In June Virgin Australia and The Boeing Group partnered to advocate and influence government policy on sustainable fuel, while Qantas last year rallied with Airbus for the same goal. Qantas wants sustainable fuels to make up 10 per cent of its overall fuel mix by 2030, and 60 per cent by 2050.
Wael Sawan, Shell CEO (left), Patrick Pouyanne, Total CEO, and BP interim CEO, Murray Auchincloss (right), take part in a panel at the oil and energy conference in Abu Dhabi.Credit: AP
Boeing’s UK, Middle East and International Defence Sustainability director Steve Gillard told the conference sustainable aviation fuel was “the critical technology in the 2050 timeline”, in particular for Gulf Coast countries and the UAE, where 14.4 per cent of the GDP relies on aviation.
A Virgin Atlantic Boeing 787 Dreamliner will be the first to conduct a 100 per cent sustainable aviation fuel transatlantic flight from London Heathrow to New York in late November.
Gillard said Boeing, with NASA, was also preparing to launch a flight demonstrator in 2028 using very thin wings, called a “transonic truss brace wing”, with the potential to reduce emissions by 30 per cent.

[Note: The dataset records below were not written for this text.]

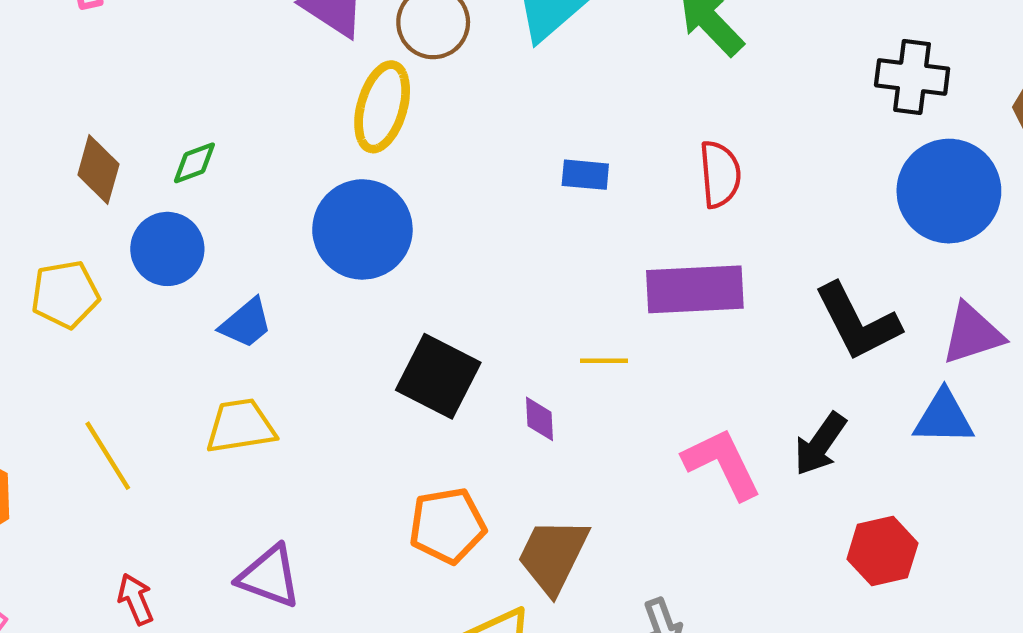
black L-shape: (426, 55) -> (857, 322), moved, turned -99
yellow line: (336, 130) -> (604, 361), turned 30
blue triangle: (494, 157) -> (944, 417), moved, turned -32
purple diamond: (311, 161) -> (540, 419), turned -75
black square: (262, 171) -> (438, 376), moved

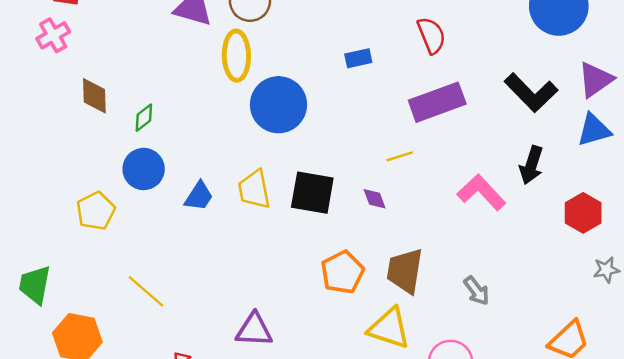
brown diamond: (98, 170) -> (94, 96), moved
blue circle: (362, 229) -> (278, 105), moved
yellow trapezoid: (240, 426) -> (254, 190), moved, turned -75

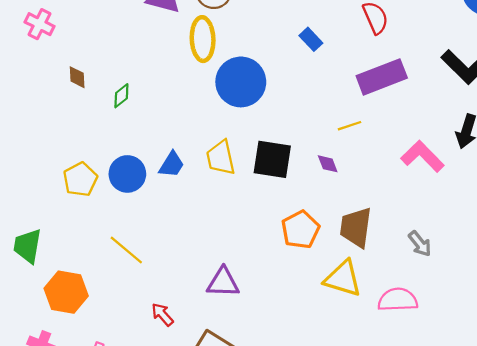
pink cross: (53, 35) -> (40, 24), turned -32
blue rectangle: (358, 58) -> (311, 39), turned 60
brown diamond: (94, 96) -> (77, 77), size x0.7
blue circle: (144, 169) -> (127, 174), moved

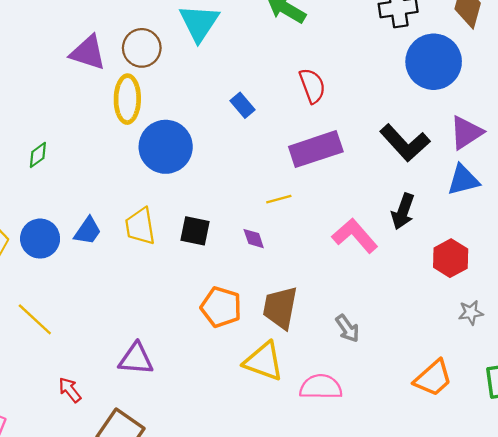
black square: (272, 159) -> (195, 231), size x0.7
orange pentagon: (300, 230) -> (221, 307), turned -30

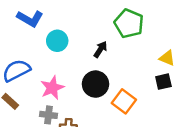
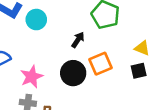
cyan circle: (57, 41) -> (36, 20), moved
orange square: (124, 101) -> (101, 64), moved, turned 30

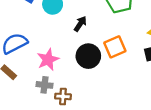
black arrow: (78, 40) -> (80, 24), moved

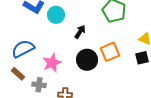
gray cross: (45, 85) -> (39, 85), moved

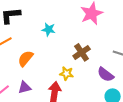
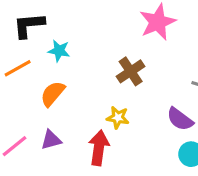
cyan star: (49, 29) -> (59, 51), moved
brown cross: (82, 52) -> (131, 71), moved

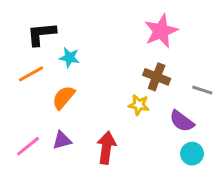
brown cross: (131, 71) -> (157, 77), moved, turned -35
yellow star: (118, 118) -> (139, 105), moved

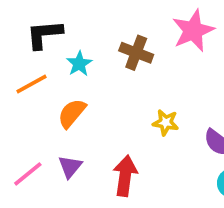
cyan star: (69, 58) -> (79, 64), turned 30
brown cross: (157, 77) -> (136, 53), moved
purple triangle: (62, 140) -> (70, 167), turned -36

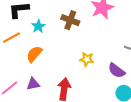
purple triangle: (70, 167) -> (33, 84), turned 40

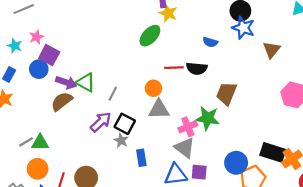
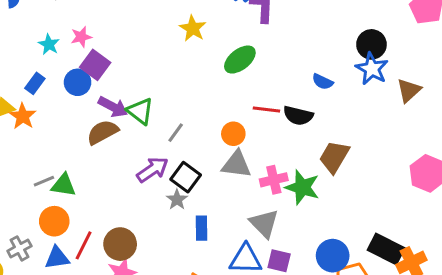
yellow star: (168, 13) -> (193, 28), moved
brown triangle: (272, 50) -> (409, 90), moved
pink cross: (188, 127) -> (274, 180), moved

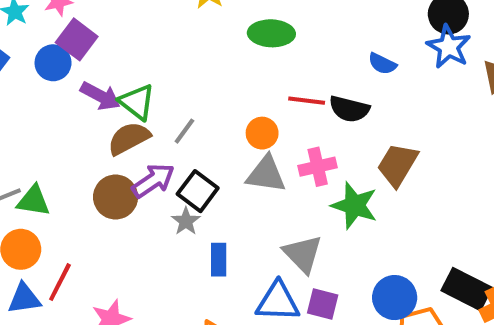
green ellipse: (240, 60) -> (271, 33), turned 40
brown semicircle: (103, 132) -> (129, 138), moved
pink cross: (274, 180) -> (318, 167), moved
brown circle: (120, 244) -> (116, 197), moved

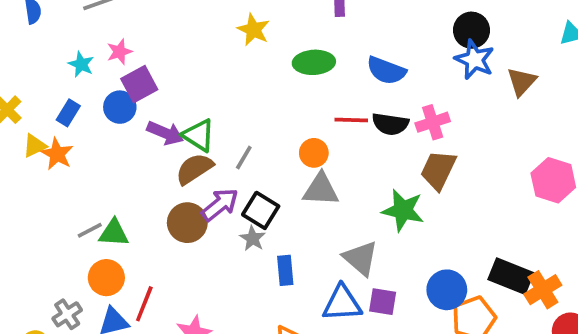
purple square: (77, 39) -> (139, 84), turned 30
blue semicircle: (382, 64) -> (386, 71), moved, size x1.5
pink cross: (318, 167) -> (433, 122), moved

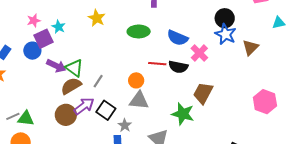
yellow star: (253, 30) -> (97, 18), moved
cyan star: (81, 64) -> (59, 27), moved
pink cross: (433, 122) -> (199, 53), moved, turned -30
gray star: (253, 238) -> (125, 125), moved

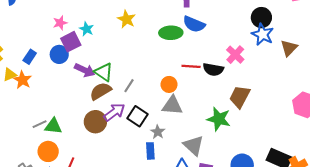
blue semicircle: (178, 38) -> (194, 24), moved

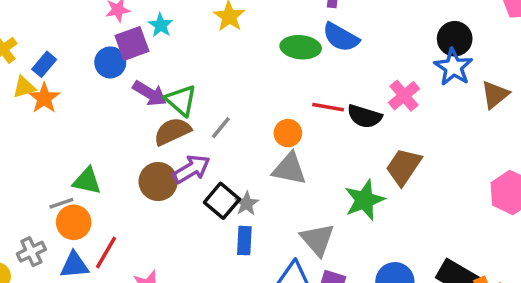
blue rectangle: (30, 57) -> (44, 64), moved
black square: (138, 116) -> (222, 201), moved
green star: (219, 119) -> (364, 200), turned 30
gray line: (40, 124) -> (61, 203), moved
gray star: (158, 132) -> (247, 203), moved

“So just with new aerodynamic, you could do an awful lot even with conventional energy architectures,” he said.
The heavily air-conditioned conference was held over four days in a near-40 degree Abu Dhabi, where the height of summer temperatures are not set to cool until about November.
Billed as “the world’s largest and most inclusive gathering for the energy industry”, the male-dominated event boasted endless trade halls lined and pavilions laden with glossy brochures, models of offshore oil rigs and signage with promises of “transforming energy for the future”.
Thirty nations hosted country pavilions from across Europe, Africa, the Middle East and Asia. Among them was a large stand representing Russia’s critical state-owned natural gas company Gazprom, beneath hard-to-miss banners promoting “Russian Energy 2023”.
Opening the event on Monday, ADNOC’s chief executive Sultan al-Jaber called on industry leaders to show the world it was “central to the solution” of fast-tracking the energy transition.
The government minister, who is also the COP28 president hosting world leaders and campaigners at the UN climate talks next month, said it was up to major emitters to acknowledge and “[respect] the science”.
“We must do this while also ensuring human prosperity by meeting the energy needs of the planet’s growing population,” he said.
Jaber’s appointment has attracted protests from activists and politicians alike because he leads a state-owned oil company with the capacity to pump 4.5 million barrels of oil a day, with plans to hit 5 million barrels a day by 2027.
Ahead of the conference, Jaber defended his country’s hosting of the UN talks, dismissing critics who “just go on the attack without knowing anything, without knowing who we are”, AP reported.